Dataset excerpts:
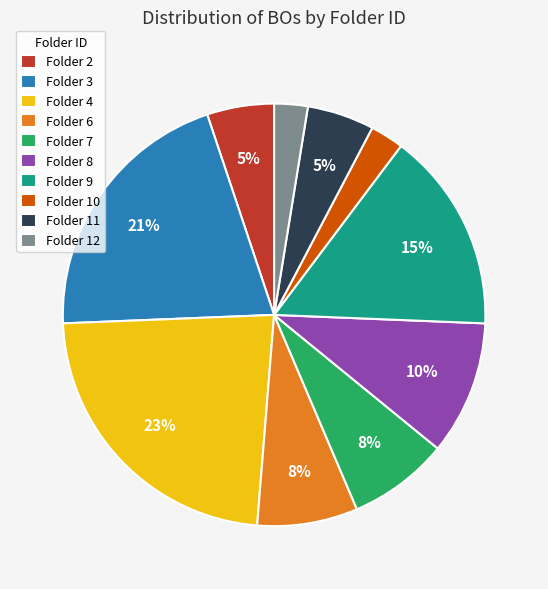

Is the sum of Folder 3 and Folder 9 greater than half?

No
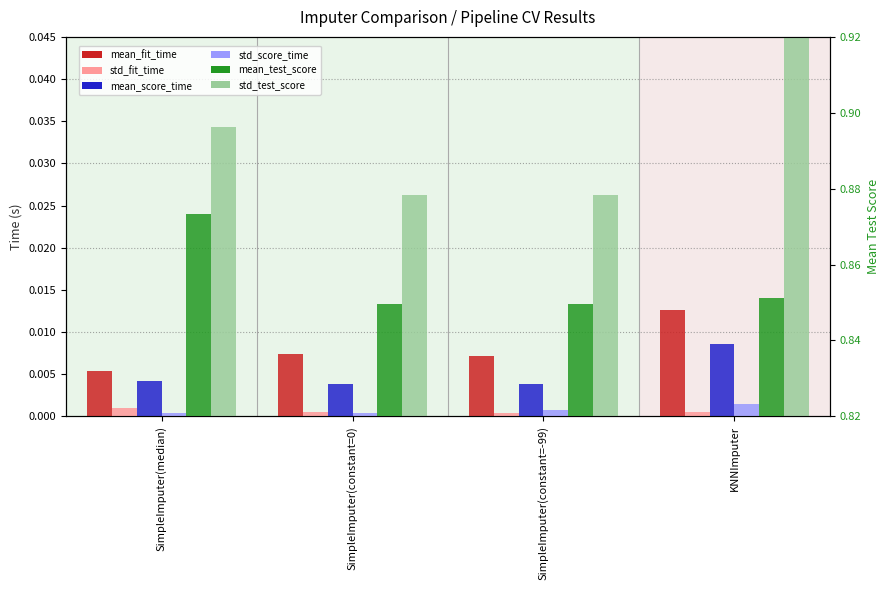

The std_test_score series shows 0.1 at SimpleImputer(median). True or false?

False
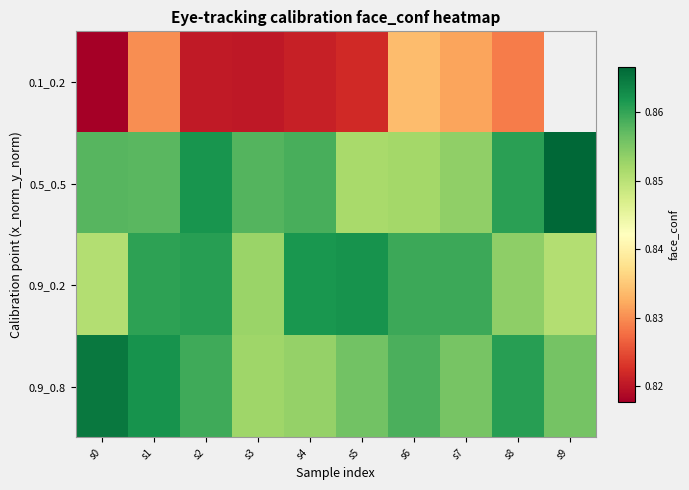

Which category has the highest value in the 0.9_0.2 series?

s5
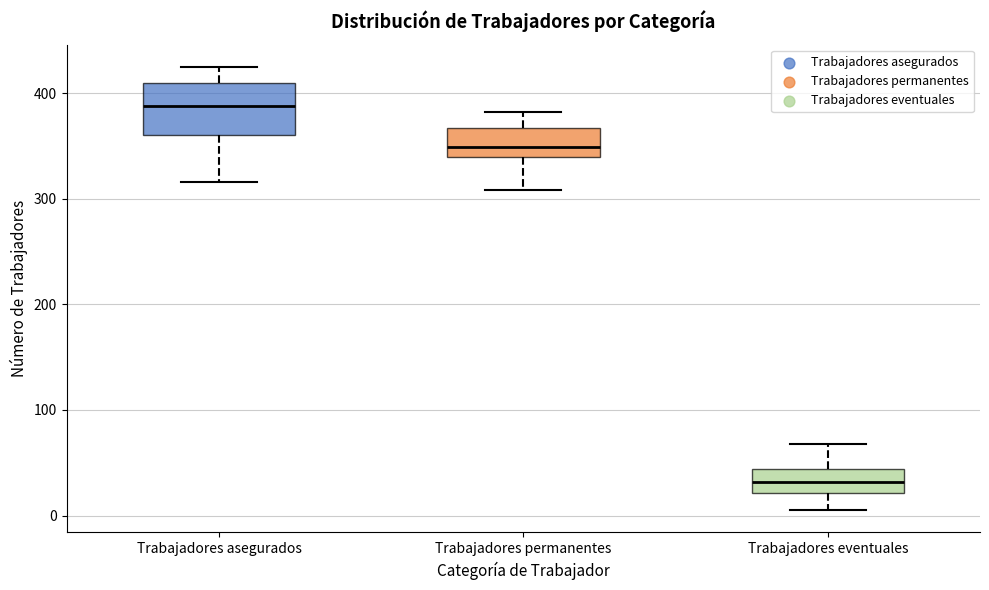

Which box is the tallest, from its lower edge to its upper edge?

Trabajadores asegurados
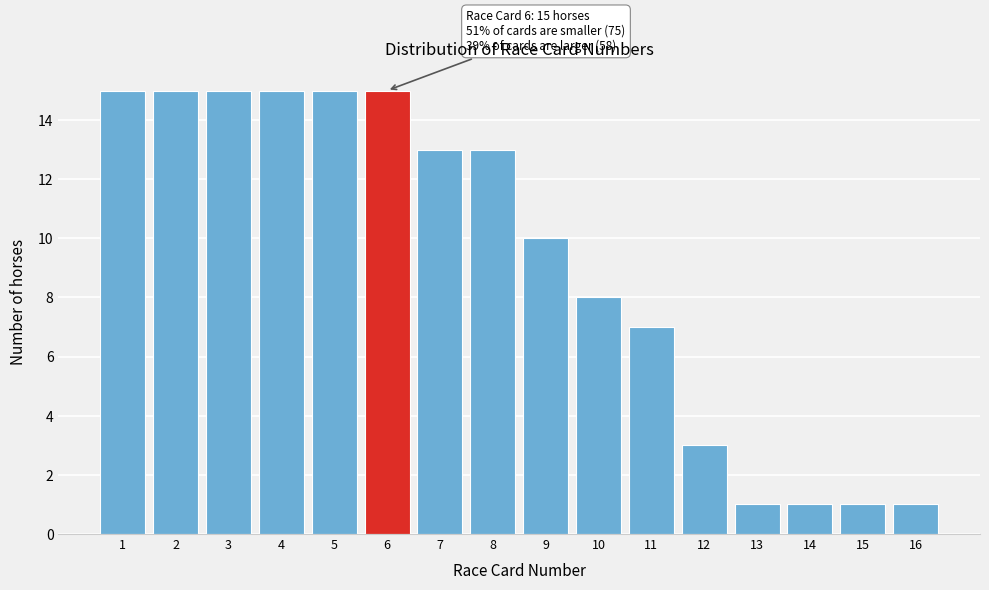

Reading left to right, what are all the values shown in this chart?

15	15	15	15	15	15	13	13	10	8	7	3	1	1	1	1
...
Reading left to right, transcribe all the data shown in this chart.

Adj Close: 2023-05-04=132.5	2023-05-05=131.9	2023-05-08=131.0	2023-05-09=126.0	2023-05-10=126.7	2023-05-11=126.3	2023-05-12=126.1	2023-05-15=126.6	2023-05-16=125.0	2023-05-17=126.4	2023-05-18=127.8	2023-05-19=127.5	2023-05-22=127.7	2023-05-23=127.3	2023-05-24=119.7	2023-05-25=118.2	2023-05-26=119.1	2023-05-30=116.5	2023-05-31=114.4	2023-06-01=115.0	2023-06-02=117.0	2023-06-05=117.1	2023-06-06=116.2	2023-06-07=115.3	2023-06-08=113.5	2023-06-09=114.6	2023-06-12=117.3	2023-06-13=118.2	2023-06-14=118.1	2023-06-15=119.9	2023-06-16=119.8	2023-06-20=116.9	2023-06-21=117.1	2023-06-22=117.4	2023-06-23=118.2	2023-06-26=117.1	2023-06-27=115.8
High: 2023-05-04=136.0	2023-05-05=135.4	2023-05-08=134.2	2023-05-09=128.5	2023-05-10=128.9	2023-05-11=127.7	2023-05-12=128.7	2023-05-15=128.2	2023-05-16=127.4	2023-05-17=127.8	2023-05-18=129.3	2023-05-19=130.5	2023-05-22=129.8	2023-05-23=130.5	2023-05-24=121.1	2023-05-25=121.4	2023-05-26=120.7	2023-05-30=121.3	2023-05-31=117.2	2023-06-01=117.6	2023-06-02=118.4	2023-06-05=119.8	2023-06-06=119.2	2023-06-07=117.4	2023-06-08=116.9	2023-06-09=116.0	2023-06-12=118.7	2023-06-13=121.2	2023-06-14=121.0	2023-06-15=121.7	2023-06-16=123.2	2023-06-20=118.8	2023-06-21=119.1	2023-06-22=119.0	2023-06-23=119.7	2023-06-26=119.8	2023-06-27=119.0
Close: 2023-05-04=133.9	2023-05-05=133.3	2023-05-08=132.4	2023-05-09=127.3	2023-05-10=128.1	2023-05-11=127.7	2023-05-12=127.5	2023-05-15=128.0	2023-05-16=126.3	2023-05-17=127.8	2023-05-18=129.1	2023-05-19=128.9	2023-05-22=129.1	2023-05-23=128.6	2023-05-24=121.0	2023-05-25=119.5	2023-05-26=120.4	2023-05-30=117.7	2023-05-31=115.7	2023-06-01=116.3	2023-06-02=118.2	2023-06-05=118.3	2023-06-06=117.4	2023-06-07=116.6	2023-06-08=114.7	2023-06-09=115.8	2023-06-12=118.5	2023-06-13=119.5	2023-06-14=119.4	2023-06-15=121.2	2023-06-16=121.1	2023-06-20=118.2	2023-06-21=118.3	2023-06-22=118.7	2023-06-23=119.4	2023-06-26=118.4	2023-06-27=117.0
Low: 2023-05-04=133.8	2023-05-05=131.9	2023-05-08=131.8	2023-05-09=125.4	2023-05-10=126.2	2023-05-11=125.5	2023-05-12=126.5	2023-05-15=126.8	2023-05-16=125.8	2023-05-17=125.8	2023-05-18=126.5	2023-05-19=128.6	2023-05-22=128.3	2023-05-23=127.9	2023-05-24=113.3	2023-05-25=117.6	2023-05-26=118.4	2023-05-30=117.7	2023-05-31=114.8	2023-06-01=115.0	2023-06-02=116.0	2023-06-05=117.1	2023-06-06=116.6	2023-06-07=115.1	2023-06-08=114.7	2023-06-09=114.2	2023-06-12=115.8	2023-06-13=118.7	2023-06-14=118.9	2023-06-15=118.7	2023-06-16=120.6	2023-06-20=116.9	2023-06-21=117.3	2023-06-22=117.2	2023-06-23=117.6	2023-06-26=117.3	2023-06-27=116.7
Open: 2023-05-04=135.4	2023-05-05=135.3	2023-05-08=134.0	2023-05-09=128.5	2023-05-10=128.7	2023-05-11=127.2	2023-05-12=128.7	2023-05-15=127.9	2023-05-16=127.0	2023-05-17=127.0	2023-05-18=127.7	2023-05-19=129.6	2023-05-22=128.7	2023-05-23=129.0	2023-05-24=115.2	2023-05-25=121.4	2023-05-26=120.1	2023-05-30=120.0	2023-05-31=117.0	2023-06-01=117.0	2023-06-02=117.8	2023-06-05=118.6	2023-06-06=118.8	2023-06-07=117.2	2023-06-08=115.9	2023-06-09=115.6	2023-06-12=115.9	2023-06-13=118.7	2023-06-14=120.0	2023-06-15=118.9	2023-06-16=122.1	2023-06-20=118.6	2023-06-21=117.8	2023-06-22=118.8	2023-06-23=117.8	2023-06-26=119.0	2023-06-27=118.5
* * *
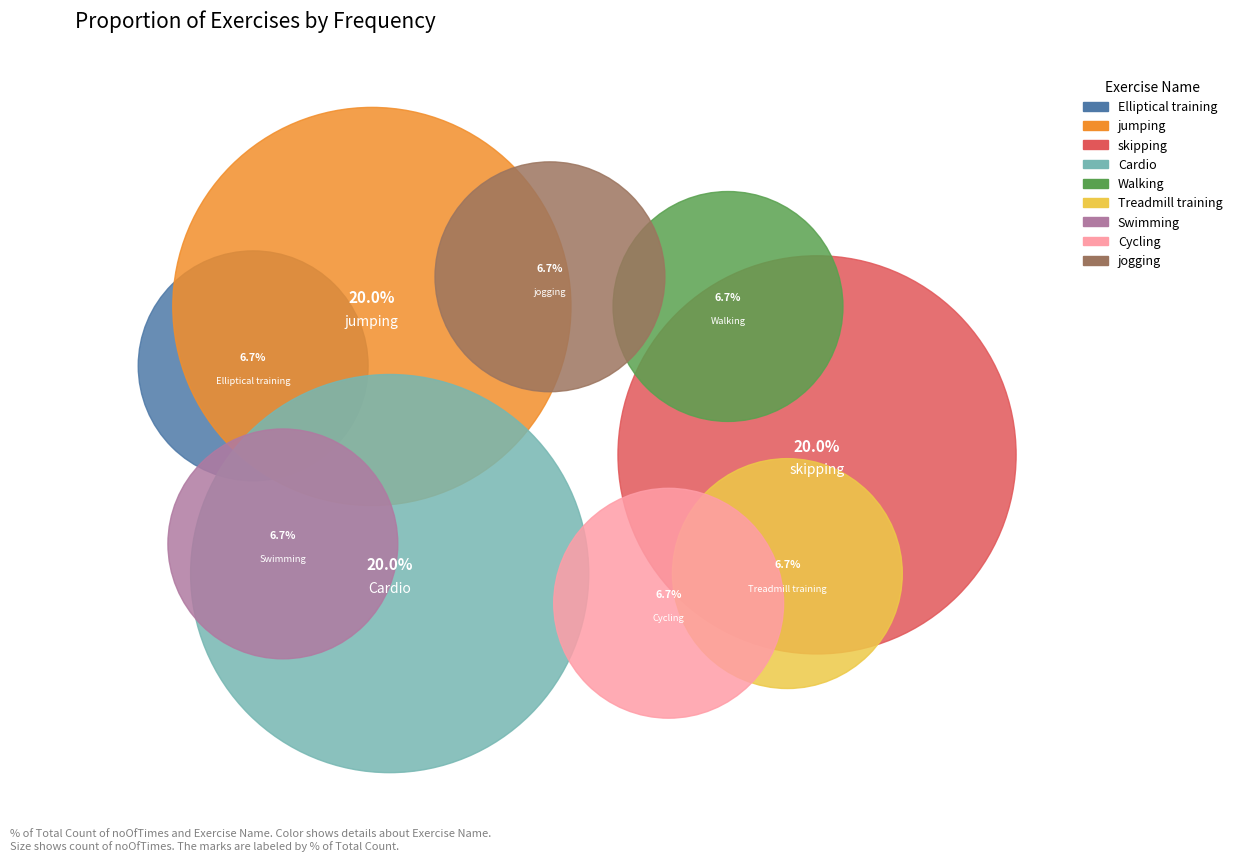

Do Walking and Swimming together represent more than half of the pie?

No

Exercise details: Gather every line of the material above that contains the word "Reading". Letter case matters.

Result for this exercise:
Reading left to right, what are all the values shown in this chart?
Reading left to right, transcribe all the data shown in this chart.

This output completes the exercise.